Supplied passage.
--------

Arturo Barrios

Personal information
- Born: December 12, 1962 (age 63) Mexico City, Mexico

Sport
- Sport: Track and field

Achievements and titles
- Olympic finals: 1988 10,000 m, 5th 1992 10,000 m, 5th
- World finals: 1987 10,000 m, 4th
- Personal best: 10,000 m: 27:08.23 (1989) (NR) (former WR)

Medal record
Representing Mexico
Men's athletics
World Marathon Majors
| Bronze medal – third place | 1993 New York | Marathon |
| Bronze medal – third place | 1994 New York | Marathon |
Pan American Games
| Gold medal – first place | 1987 Indianapolis | 5000 metres |
| Gold medal – first place | 1991 Havana | 5000 metres |
CAC Junior Championships (U20)
| Gold medal – first place | 1980 Nassau | 1500 m |
| Gold medal – first place | 1980 Nassau | 5000 m |
| Gold medal – first place | 1980 Nassau | 10,000 m |
Pan American Junior Championships
| Gold medal – first place | 1980 Sudbury | 5000 m |
| Bronze medal – third place | 1980 Sudbury | 2000 m s'chase |

= Arturo Barrios =

Mexican long-distance runner

Arturo Barrios Flores (born December 12, 1962) is a Mexican and American long-distance runner who set the 10,000 m world record in 1989, the one hour world record in 1991, and the 20,000 m world record en route to the one hour run world record. He placed third in the 1993 New York City Marathon and 1994 New York City Marathon. He also finished fifth in the 10,000 meters at the 1988 Summer Olympics and 1992 Summer Olympics and fourth in the event at the 1987 World Athletics Championships.

--------

Dataset.
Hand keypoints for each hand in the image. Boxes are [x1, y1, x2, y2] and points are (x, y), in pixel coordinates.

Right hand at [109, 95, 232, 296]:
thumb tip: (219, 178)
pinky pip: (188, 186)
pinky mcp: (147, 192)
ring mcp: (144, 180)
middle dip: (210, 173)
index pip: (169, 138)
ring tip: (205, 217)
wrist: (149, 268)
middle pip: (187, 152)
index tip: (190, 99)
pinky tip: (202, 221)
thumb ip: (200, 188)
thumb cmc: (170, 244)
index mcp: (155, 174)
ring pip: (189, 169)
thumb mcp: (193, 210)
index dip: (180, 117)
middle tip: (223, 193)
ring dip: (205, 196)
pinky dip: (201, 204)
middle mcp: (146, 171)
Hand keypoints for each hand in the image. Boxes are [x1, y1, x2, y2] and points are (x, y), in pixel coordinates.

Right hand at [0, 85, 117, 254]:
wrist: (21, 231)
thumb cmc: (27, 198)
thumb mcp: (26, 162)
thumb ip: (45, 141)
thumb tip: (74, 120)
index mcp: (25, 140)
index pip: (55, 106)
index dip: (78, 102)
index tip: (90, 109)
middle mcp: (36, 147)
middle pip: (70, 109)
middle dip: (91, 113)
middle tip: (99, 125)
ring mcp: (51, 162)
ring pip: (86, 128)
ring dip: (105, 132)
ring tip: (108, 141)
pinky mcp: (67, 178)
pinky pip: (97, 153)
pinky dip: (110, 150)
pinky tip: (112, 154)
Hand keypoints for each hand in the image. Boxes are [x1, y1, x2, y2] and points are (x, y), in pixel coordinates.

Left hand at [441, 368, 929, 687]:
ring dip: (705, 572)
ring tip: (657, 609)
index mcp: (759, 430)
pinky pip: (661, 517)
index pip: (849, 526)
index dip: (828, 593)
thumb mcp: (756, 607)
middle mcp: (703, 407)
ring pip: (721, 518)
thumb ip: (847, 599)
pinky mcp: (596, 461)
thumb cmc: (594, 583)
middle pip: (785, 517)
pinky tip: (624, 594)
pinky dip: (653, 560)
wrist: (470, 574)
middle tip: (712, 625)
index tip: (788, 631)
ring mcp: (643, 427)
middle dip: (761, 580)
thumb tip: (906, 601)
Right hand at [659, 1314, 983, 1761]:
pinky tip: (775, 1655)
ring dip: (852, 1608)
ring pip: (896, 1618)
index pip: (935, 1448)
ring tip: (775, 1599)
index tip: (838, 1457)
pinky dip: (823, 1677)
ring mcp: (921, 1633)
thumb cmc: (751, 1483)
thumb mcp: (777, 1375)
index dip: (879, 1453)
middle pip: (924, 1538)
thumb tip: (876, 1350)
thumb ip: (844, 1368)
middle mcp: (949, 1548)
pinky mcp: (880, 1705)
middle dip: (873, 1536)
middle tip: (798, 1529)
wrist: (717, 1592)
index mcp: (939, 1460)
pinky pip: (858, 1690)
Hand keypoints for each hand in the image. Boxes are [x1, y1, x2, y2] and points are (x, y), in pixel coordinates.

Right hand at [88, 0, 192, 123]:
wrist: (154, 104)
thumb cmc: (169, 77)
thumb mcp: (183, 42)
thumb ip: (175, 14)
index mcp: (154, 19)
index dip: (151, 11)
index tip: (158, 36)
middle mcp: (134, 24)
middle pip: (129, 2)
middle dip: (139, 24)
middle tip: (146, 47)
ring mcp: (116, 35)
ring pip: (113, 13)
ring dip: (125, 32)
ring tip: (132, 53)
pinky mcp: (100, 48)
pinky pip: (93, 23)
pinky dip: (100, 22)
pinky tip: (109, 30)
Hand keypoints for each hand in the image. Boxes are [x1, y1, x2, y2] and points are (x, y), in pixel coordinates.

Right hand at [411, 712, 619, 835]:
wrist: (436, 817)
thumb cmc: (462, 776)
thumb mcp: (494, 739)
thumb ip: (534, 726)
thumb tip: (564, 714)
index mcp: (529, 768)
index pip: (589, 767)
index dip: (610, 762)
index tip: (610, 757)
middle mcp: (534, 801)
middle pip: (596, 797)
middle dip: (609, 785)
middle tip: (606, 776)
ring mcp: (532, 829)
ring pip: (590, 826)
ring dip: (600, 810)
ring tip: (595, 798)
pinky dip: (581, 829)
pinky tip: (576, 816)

--------

Study questions.
A: According to the Arturo Barrios profile, in what year did he set the one hour world record?
B: List every gold medal shown in the Arturo Barrios profile, giving the year, place and event for each.
C: Write the next part of the Arturo Barrios profile, picking up after its final sentence.

Per-task answers.
A: 1991

B:
- 1987 Indianapolis, 5000 metres
- 1991 Havana, 5000 metres
- 1980 Nassau, 1500 m
- 1980 Nassau, 5000 m
- 1980 Nassau, 10,000 m
- 1980 Sudbury, 5000 m

C:
==Career==
Barrios finished in fifth place in the 10,000 metres at the 1988 Summer Olympics. He is a former world record holder at the 10,000 m (27:08.23, set on August 18, 1989, at the Internationales Stadionfest (ISTAF) in Berlin, Germany). Barrios' record was not broken until 1993 when Richard Chelimo ran 27:07.91 in Stockholm. This mark stood as the North American record until May 1, 2010, and still stands as the national record of Mexico.

On March 30, 1991, Barrios set world records at one hour (21.101 km) and 20,000 m (56:55.6). These records stood until June 2007, when they were broken by Haile Gebrselassie. Barrios' 1991 performance makes him the first man ever to run a half-marathon distance in less than one hour; the first to do so in an actual half-marathon competition was Moses Tanui in 1993. That performance also still stands as the North American records and the Mexican record for those two events.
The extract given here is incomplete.